Menteri ATR/BPN Tekankan Pentingnya Alutsista untuk Jaga Keamanan Negara

Nasional57 Dilihat

JAKARTA, AMNN.CO.ID – Menteri Agraria dan Tata Ruang/Kepala Badan Pertanahan Nasional (ATR/BPN) Nusron Wahid menegaskan bahwa kemampuan menciptakan rasa aman bagi masyarakat merupakan salah satu indikator utama negara besar. Hal itu ia sampaikan dalam tausiah saat acara buka puasa bersama Kepala Staf Angkatan Laut di Wisma Elang Laut, Jakarta, Selasa (24/02/2026).

Menurut Nusron, terdapat tiga penanda utama negara besar, yakni kebebasan beribadah, terbebas dari kelaparan, dan terjaminnya rasa aman. Ia menilai, aspek terakhir sangat berkaitan dengan kekuatan pertahanan negara, khususnya peran Tentara Nasional Indonesia Angkatan Laut (TNI AL).

“Kalau kita bicara menciptakan rasa aman sehingga masyarakat terbebas dari ketakutan, maka dibutuhkan tentara yang kuat dan alat utama sistem persenjataan (alutsista) yang canggih,” ujar Nusron dalam tausiahnya.

Ia menambahkan, penguatan alutsista tidak hanya berkaitan dengan pengadaan, tetapi juga perawatan serta dukungan sistem, termasuk ketahanan energi. Menurutnya, penguatan infrastruktur pertahanan perlu didukung kebijakan anggaran yang memadai.

“Perlu perawatan yang teliti dan belanja alutsista yang kuat. Jangan pelit dalam menganggarkan kebutuhan ini, karena menjaga masyarakat dari rasa takut membutuhkan aparat yang kuat,” tegasnya.

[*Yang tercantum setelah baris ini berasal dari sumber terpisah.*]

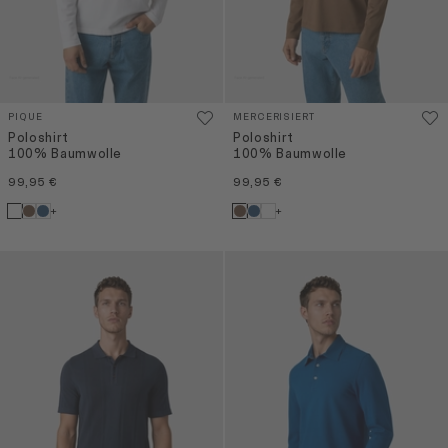
PIQUE
MERCERISIERT
Poloshirt
Poloshirt
100% Baumwolle
100% Baumwolle
99,95 €
99,95 €
+
+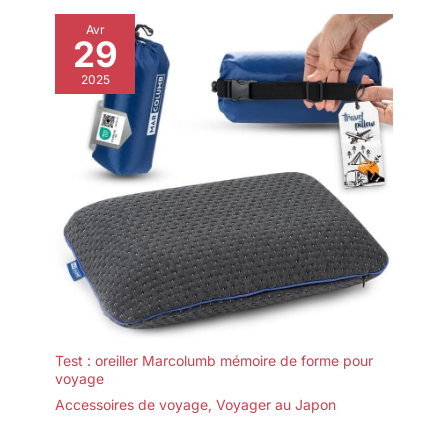
grande poche en filet,
Avr
permettant une
29
organisation parfaite
2025
de vos affaires. Que
vous partiez en avion
ou prépariez un sac
de voyage pour un
week-end, notre set
répond à toutes vos
attentes avec
élégance et
fonctionnalité.
Test : oreiller Marcolumb mémoire de forme pour
voyage
Accessoires de voyage
,
Voyager au Japon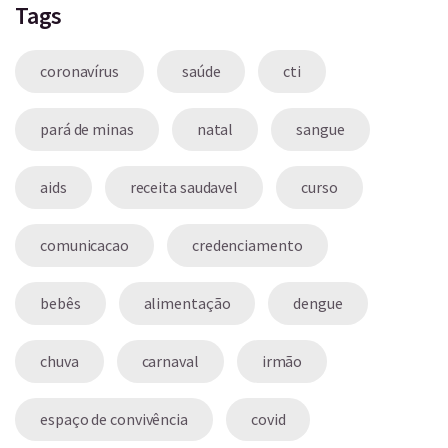
Tags
coronavírus
saúde
cti
pará de minas
natal
sangue
aids
receita saudavel
curso
comunicacao
credenciamento
bebês
alimentação
dengue
chuva
carnaval
irmão
espaço de convivência
covid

BACA JUGA:  Menteri ATR/BPN Gelar Rakor dengan Kepala Daerah Sulsel, Bahas Penyelesaian Beragam Isu Pertanahan

Sementara itu, Kepala Staf Angkatan Laut (KSAL) Laksamana TNI Muhammad Ali menyampaikan apresiasi atas kehadiran Menteri ATR/BPN dalam kegiatan tersebut. Ia menilai, momentum buka puasa bersama tidak hanya memperkuat nilai spiritual, tetapi juga mempererat sinergi kelembagaan.

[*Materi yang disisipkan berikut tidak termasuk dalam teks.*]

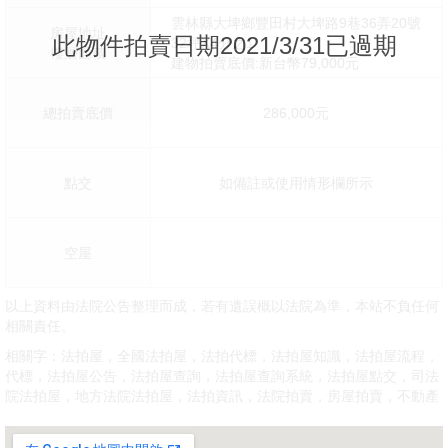
雲林縣大埤鄉豐田村大埤路9巷36弄20號
房屋地址
此物件拍賣日期2021/3/31已過期
32坪X4分之1
樓層面積
建物拍賣底價:新台幣79,000元
總拍賣底價
286,000元
點交
如備註或使用情形欄所示
空屋
以上資料由法院公告整理而成，若有遺誤概以法院為準，本站不負任何
相關責任。
相關字：法拍屋，全國法拍屋，法拍代標，法拍屋知識，法拍屋流程，
代標，法拍屋公告，法拍屋查詢，法拍屋查詢系統，法拍屋點交，司法
院法拍屋，地方法院法拍屋，法拍資訊，法院拍賣，房屋拍賣，不動產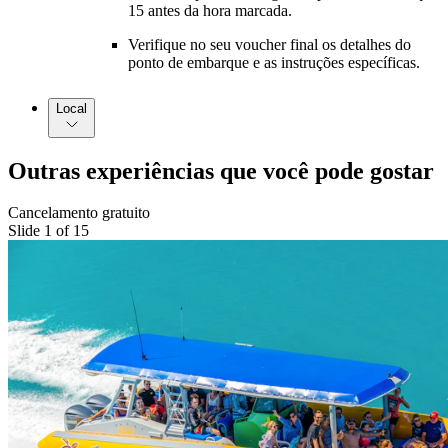
15 antes da hora marcada.
Verifique no seu voucher final os detalhes do
ponto de embarque e as instruções específicas.
Local
Outras experiências que você pode gostar
Cancelamento gratuito
Slide 1 of 15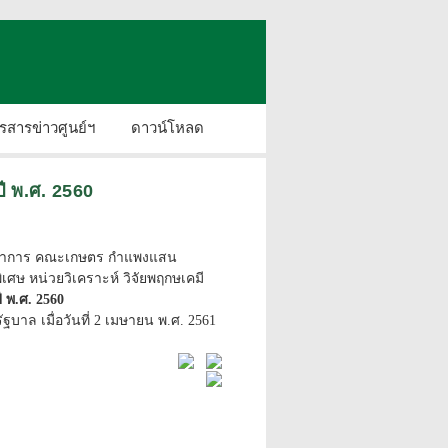
รสารข่าวศูนย์ฯ
ดาวน์โหลด
ี พ.ศ. 2560
ารวิชาการ คณะเกษตร กำแพงแสน
ษ หน่วยวิเคราะห์ วิจัยพฤกษเคมี
 พ.ศ. 2560
ฐบาล เมื่อวันที่ 2 เมษายน พ.ศ. 2561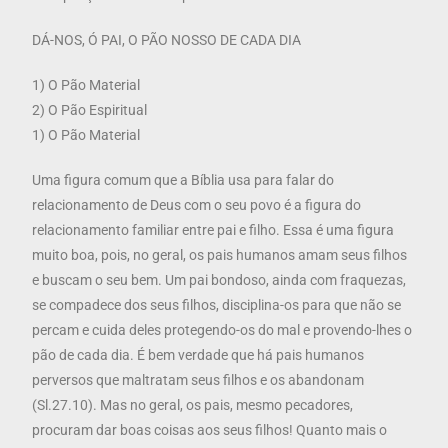
DÁ-NOS, Ó PAI, O PÃO NOSSO DE CADA DIA
1) O Pão Material
2) O Pão Espiritual
1) O Pão Material
Uma figura comum que a Bíblia usa para falar do
relacionamento de Deus com o seu povo é a figura do
relacionamento familiar entre pai e filho. Essa é uma figura
muito boa, pois, no geral, os pais humanos amam seus filhos
e buscam o seu bem. Um pai bondoso, ainda com fraquezas,
se compadece dos seus filhos, disciplina-os para que não se
percam e cuida deles protegendo-os do mal e provendo-lhes o
pão de cada dia. É bem verdade que há pais humanos
perversos que maltratam seus filhos e os abandonam
(Sl.27.10). Mas no geral, os pais, mesmo pecadores,
procuram dar boas coisas aos seus filhos! Quanto mais o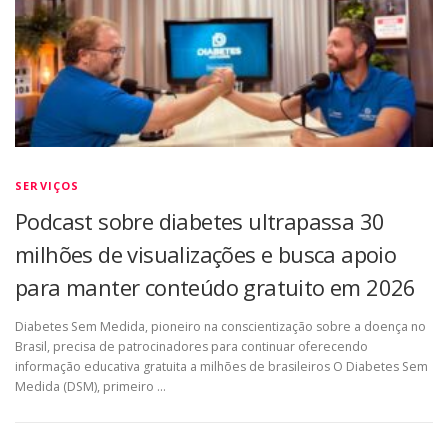
SERVIÇOS
Podcast sobre diabetes ultrapassa 30
milhões de visualizações e busca apoio
para manter conteúdo gratuito em 2026
Diabetes Sem Medida, pioneiro na conscientização sobre a doença no
Brasil, precisa de patrocinadores para continuar oferecendo
informação educativa gratuita a milhões de brasileiros O Diabetes Sem
Medida (DSM), primeiro …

Menurut Muhammad Ali, kerja sama dengan ATR/BPN selama ini telah membantu pengelolaan aset tanah milik TNI AL, sehingga mendukung pelaksanaan tugas pertahanan negara.

“Semoga ini semakin merekatkan sinergi antara ATR/BPN dan TNI AL, terutama terkait pengelolaan aset lahan, sehingga Angkatan Laut memiliki fondasi yang kuat dalam menjalankan tugas negara,” ujarnya.

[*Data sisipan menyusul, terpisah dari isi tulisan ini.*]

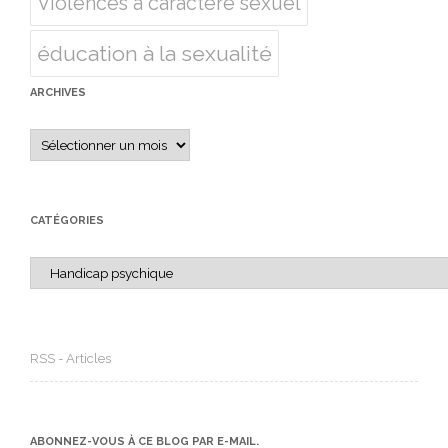
Violences à caractère sexuel
éducation à la sexualité
ARCHIVES
Archives
CATÉGORIES
Catégories
RSS - Articles
ABONNEZ-VOUS À CE BLOG PAR E-MAIL.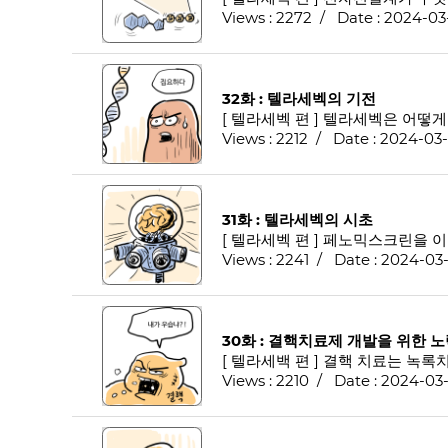
Views : 2272 / Date : 2024-03
32화 : 텔라세벡의 기전
[ 텔라세벡 편 ] 텔라세벡은 어떻
Views : 2212 / Date : 2024-03-
31화 : 텔라세벡의 시초
[ 텔라세벡 편 ] 페노믹스크린을 
Views : 2241 / Date : 2024-03
30화 : 결핵치료제 개발을 위한 
[ 텔라세백 편 ] 결핵 치료는 녹록
Views : 2210 / Date : 2024-03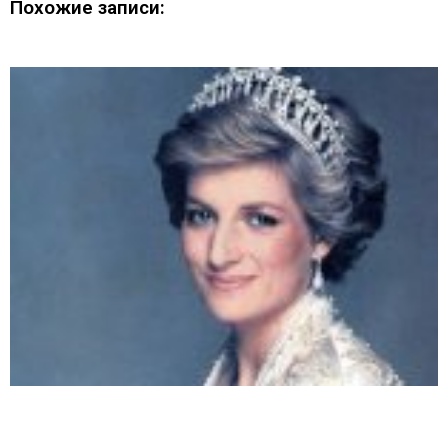
Похожие записи: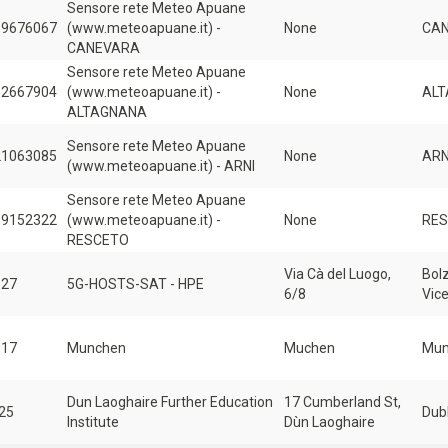
Sensore rete Meteo Apuane
39676067
(www.meteoapuane.it) -
None
CA
CANEVARA
Sensore rete Meteo Apuane
52667904
(www.meteoapuane.it) -
None
AL
ALTAGNANA
Sensore rete Meteo Apuane
21063085
None
ARN
(www.meteoapuane.it) - ARNI
Sensore rete Meteo Apuane
99152322
(www.meteoapuane.it) -
None
RE
RESCETO
Via Cà del Luogo,
Bol
327
5G-HOSTS-SAT - HPE
6/8
Vic
917
Munchen
Muchen
Mun
Dun Laoghaire Further Education
17 Cumberland St,
25
Dubl
Institute
Dùn Laoghaire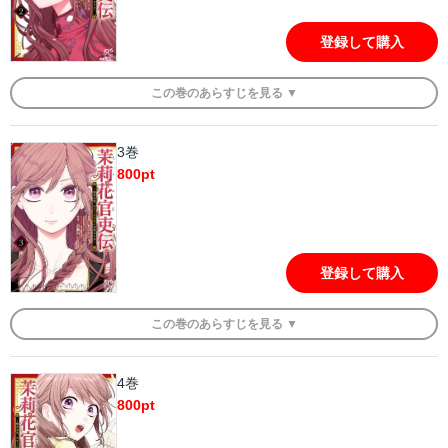
登録して購入
この
巻
のあらすじを
見る ▼
3巻
800
pt
登録して購入
この
巻
のあらすじを
見る ▼
4巻
800
pt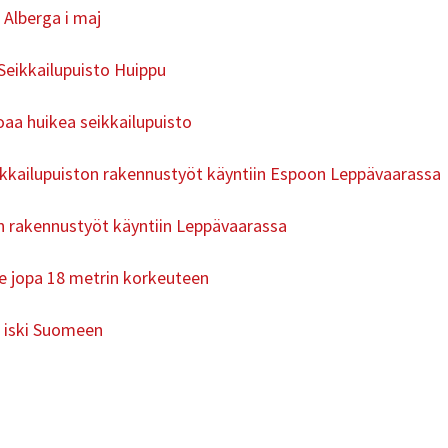
 Alberga i maj
Seikkailupuisto Huippu
a huikea seikkailupuisto
ikkailupuiston rakennustyöt käyntiin Espoon Leppävaarassa
on rakennustyöt käyntiin Leppävaarassa
ie jopa 18 metrin korkeuteen
i iski Suomeen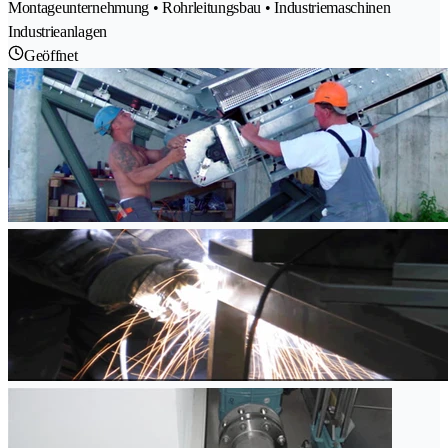
Montageunternehmung • Rohrleitungsbau • Industriemaschinen
Industrieanlagen
Geöffnet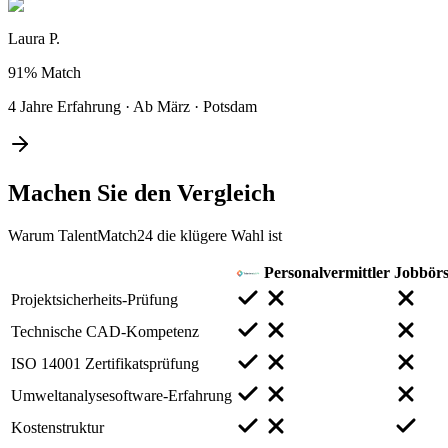
Laura P.
91%
Match
4 Jahre Erfahrung
·
Ab März
·
Potsdam
Machen Sie den
Vergleich
Warum TalentMatch24 die klügere Wahl ist
Personalvermittler
Jobbör
Projektsicherheits-Prüfung
Technische CAD-Kompetenz
ISO 14001 Zertifikatsprüfung
Umweltanalysesoftware-Erfahrung
Kostenstruktur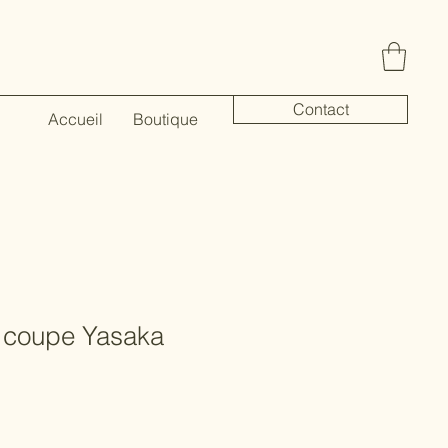
Contact
Accueil
Boutique
 coupe Yasaka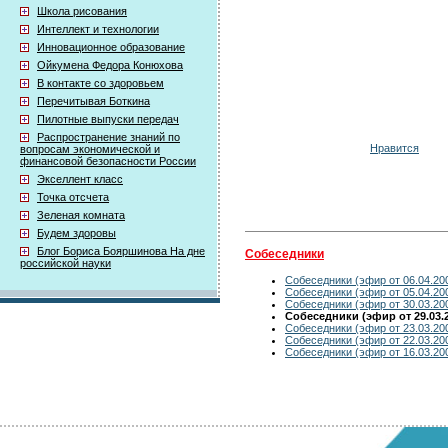
Школа рисования
Интеллект и технологии
Инновационное образование
Ойкумена Федора Конюхова
В контакте со здоровьем
Перечитывая Боткина
Пилотные выпуски передач
Распространение знаний по
Нравится
вопросам экономической и
финансовой безопасности России
Экселлент класс
Точка отсчета
Зеленая комната
Будем здоровы
Блог Бориса Бояршинова На дне
Собеседники
российской науки
Собеседники (эфир от 06.04.20
Собеседники (эфир от 05.04.20
Собеседники (эфир от 30.03.20
Собеседники (эфир от 29.03.
Собеседники (эфир от 23.03.20
Собеседники (эфир от 22.03.20
Собеседники (эфир от 16.03.20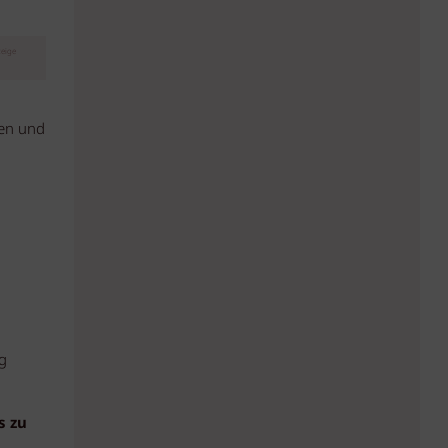
eige
ren und
g
s zu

Acara buka puasa bersama tersebut turut dihadiri Wakil KSAL Laksdya TNI Erwin S. Aldedharma beserta jajaran pejabat utama TNI AL. Kegiatan juga diikuti jemaah dari Pondok Pesantren Tarbiyatusshibyan, Bogor.

Rangkaian acara diawali dengan pemberian santunan kepada para santri, dilanjutkan tausiah oleh Menteri Nusron. Setelah azan magrib berkumandang, para tamu undangan melaksanakan buka puasa bersama dan salat magrib berjemaah.